>>>
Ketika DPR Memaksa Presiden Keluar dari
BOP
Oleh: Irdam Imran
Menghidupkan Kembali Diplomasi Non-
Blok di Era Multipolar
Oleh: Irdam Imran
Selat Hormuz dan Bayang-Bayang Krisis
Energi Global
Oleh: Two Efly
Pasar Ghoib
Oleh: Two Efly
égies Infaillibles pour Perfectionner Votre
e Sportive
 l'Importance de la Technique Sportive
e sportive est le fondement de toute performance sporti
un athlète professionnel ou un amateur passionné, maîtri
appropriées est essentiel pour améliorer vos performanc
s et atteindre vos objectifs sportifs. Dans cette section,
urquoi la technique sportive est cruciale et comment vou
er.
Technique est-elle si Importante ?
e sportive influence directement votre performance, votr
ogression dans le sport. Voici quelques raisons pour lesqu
<<<
>>>
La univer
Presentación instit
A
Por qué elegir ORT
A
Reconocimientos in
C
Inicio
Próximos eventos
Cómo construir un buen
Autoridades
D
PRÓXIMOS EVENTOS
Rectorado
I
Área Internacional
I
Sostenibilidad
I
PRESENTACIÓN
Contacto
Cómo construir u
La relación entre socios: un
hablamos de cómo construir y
<<<
Work to be completed -> Using the entries above, give back exactly the line containing "appropriées est essentiel", the line containing "ogression dans le", and every line between them, and nothing else.

Solution to this task ->
appropriées est essentiel pour améliorer vos performanc
s et atteindre vos objectifs sportifs. Dans cette section,
urquoi la technique sportive est cruciale et comment vou
er.
Technique est-elle si Importante ?
e sportive influence directement votre performance, votr
ogression dans le sport. Voici quelques raisons pour lesqu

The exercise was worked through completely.